Work out how many lines in the entries below contain the string "updateProgress". Reply with that figure alone.

Segment Start: AVAILABLE DATA

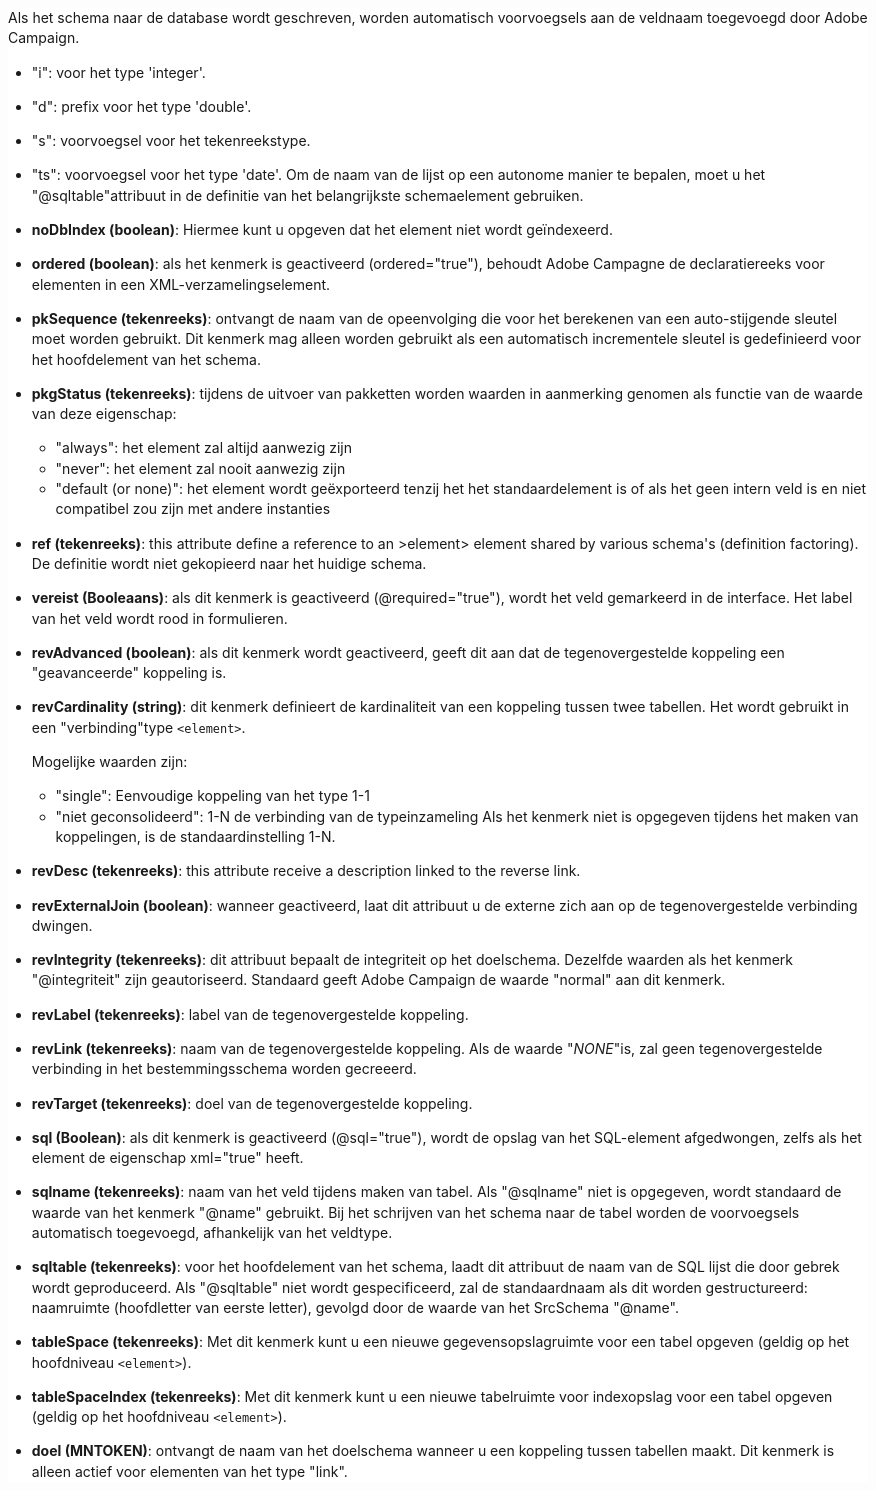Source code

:    Als het schema naar de database wordt geschreven, worden automatisch voorvoegsels aan de veldnaam toegevoegd door Adobe Campaign.

   * &quot;i&quot;: voor het type &#39;integer&#39;.
   * &quot;d&quot;: prefix voor het type &#39;double&#39;.
   * &quot;s&quot;: voorvoegsel voor het tekenreekstype.
   * &quot;ts&quot;: voorvoegsel voor het type &#39;date&#39;.
   Om de naam van de lijst op een autonome manier te bepalen, moet u het &quot;@sqltable&quot;attribuut in de definitie van het belangrijkste schemaelement gebruiken.

* **noDbIndex (boolean)**: Hiermee kunt u opgeven dat het element niet wordt geïndexeerd.
* **ordered (boolean)**: als het kenmerk is geactiveerd (ordered=&quot;true&quot;), behoudt Adobe Campagne de declaratiereeks voor elementen in een XML-verzamelingselement.
* **pkSequence (tekenreeks)**: ontvangt de naam van de opeenvolging die voor het berekenen van een auto-stijgende sleutel moet worden gebruikt. Dit kenmerk mag alleen worden gebruikt als een automatisch incrementele sleutel is gedefinieerd voor het hoofdelement van het schema.
* **pkgStatus (tekenreeks)**: tijdens de uitvoer van pakketten worden waarden in aanmerking genomen als functie van de waarde van deze eigenschap:

   * &quot;always&quot;: het element zal altijd aanwezig zijn
   * &quot;never&quot;: het element zal nooit aanwezig zijn
   * &quot;default (or none)&quot;: het element wordt geëxporteerd tenzij het het standaardelement is of als het geen intern veld is en niet compatibel zou zijn met andere instanties

* **ref (tekenreeks)**: this attribute define a reference to an >element> element shared by various schema&#39;s (definition factoring). De definitie wordt niet gekopieerd naar het huidige schema.
* **vereist (Booleaans)**: als dit kenmerk is geactiveerd (@required=&quot;true&quot;), wordt het veld gemarkeerd in de interface. Het label van het veld wordt rood in formulieren.
* **revAdvanced (boolean)**: als dit kenmerk wordt geactiveerd, geeft dit aan dat de tegenovergestelde koppeling een &quot;geavanceerde&quot; koppeling is.
* **revCardinality (string)**: dit kenmerk definieert de kardinaliteit van een koppeling tussen twee tabellen. Het wordt gebruikt in een &quot;verbinding&quot;type `<element>`.

   Mogelijke waarden zijn:

   * &quot;single&quot;: Eenvoudige koppeling van het type 1-1
   * &quot;niet geconsolideerd&quot;: 1-N de verbinding van de typeinzameling
   Als het kenmerk niet is opgegeven tijdens het maken van koppelingen, is de standaardinstelling 1-N.

* **revDesc (tekenreeks)**: this attribute receive a description linked to the reverse link.
* **revExternalJoin (boolean)**: wanneer geactiveerd, laat dit attribuut u de externe zich aan op de tegenovergestelde verbinding dwingen.
* **revIntegrity (tekenreeks)**: dit attribuut bepaalt de integriteit op het doelschema. Dezelfde waarden als het kenmerk &quot;@integriteit&quot; zijn geautoriseerd. Standaard geeft Adobe Campaign de waarde &quot;normal&quot; aan dit kenmerk.
* **revLabel (tekenreeks)**: label van de tegenovergestelde koppeling.
* **revLink (tekenreeks)**: naam van de tegenovergestelde koppeling. Als de waarde &quot;_NONE_&quot;is, zal geen tegenovergestelde verbinding in het bestemmingsschema worden gecreeerd.
* **revTarget (tekenreeks)**: doel van de tegenovergestelde koppeling.
* **sql (Boolean)**: als dit kenmerk is geactiveerd (@sql=&quot;true&quot;), wordt de opslag van het SQL-element afgedwongen, zelfs als het element de eigenschap xml=&quot;true&quot; heeft.
* **sqlname (tekenreeks)**: naam van het veld tijdens maken van tabel. Als &quot;@sqlname&quot; niet is opgegeven, wordt standaard de waarde van het kenmerk &quot;@name&quot; gebruikt. Bij het schrijven van het schema naar de tabel worden de voorvoegsels automatisch toegevoegd, afhankelijk van het veldtype.
* **sqltable (tekenreeks)**: voor het hoofdelement van het schema, laadt dit attribuut de naam van de SQL lijst die door gebrek wordt geproduceerd. Als &quot;@sqltable&quot; niet wordt gespecificeerd, zal de standaardnaam als dit worden gestructureerd: naamruimte (hoofdletter van eerste letter), gevolgd door de waarde van het SrcSchema &quot;@name&quot;.
* **tableSpace (tekenreeks)**: Met dit kenmerk kunt u een nieuwe gegevensopslagruimte voor een tabel opgeven (geldig op het hoofdniveau `<element>`).
* **tableSpaceIndex (tekenreeks)**: Met dit kenmerk kunt u een nieuwe tabelruimte voor indexopslag voor een tabel opgeven (geldig op het hoofdniveau `<element>`).
* **doel (MNTOKEN)**: ontvangt de naam van het doelschema wanneer u een koppeling tussen tabellen maakt. Dit kenmerk is alleen actief voor elementen van het type &quot;link&quot;.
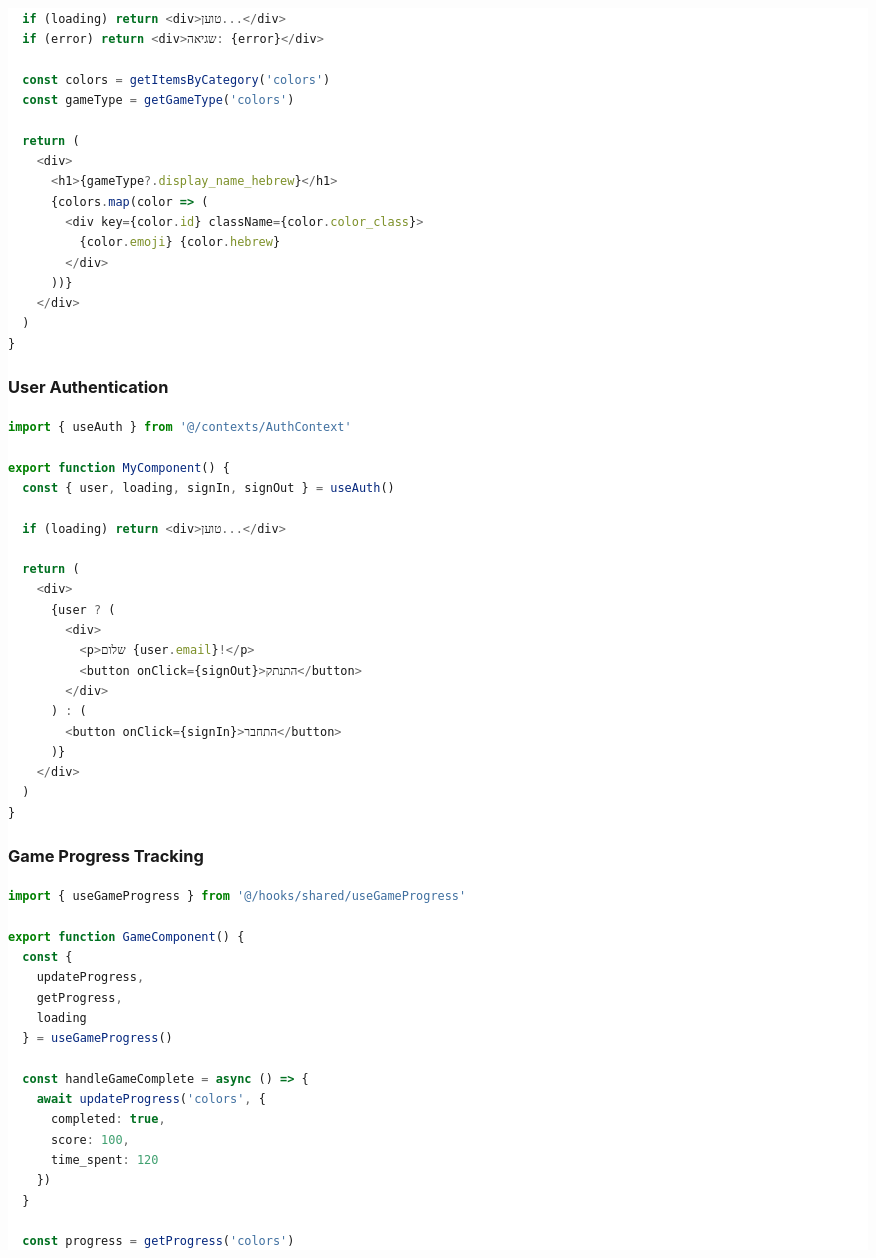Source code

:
 ```typescript
  if (loading) return <div>טוען...</div>
  if (error) return <div>שגיאה: {error}</div>

  const colors = getItemsByCategory('colors')
  const gameType = getGameType('colors')

  return (
    <div>
      <h1>{gameType?.display_name_hebrew}</h1>
      {colors.map(color => (
        <div key={color.id} className={color.color_class}>
          {color.emoji} {color.hebrew}
        </div>
      ))}
    </div>
  )
}
```

### User Authentication
```typescript
import { useAuth } from '@/contexts/AuthContext'

export function MyComponent() {
  const { user, loading, signIn, signOut } = useAuth()

  if (loading) return <div>טוען...</div>

  return (
    <div>
      {user ? (
        <div>
          <p>שלום {user.email}!</p>
          <button onClick={signOut}>התנתק</button>
        </div>
      ) : (
        <button onClick={signIn}>התחבר</button>
      )}
    </div>
  )
}
```

### Game Progress Tracking
```typescript
import { useGameProgress } from '@/hooks/shared/useGameProgress'

export function GameComponent() {
  const { 
    updateProgress, 
    getProgress, 
    loading 
  } = useGameProgress()

  const handleGameComplete = async () => {
    await updateProgress('colors', {
      completed: true,
      score: 100,
      time_spent: 120
    })
  }

  const progress = getProgress('colors')
```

Segment End: AVAILABLE DATA

◆ **REPLY TO THE TASK**:
2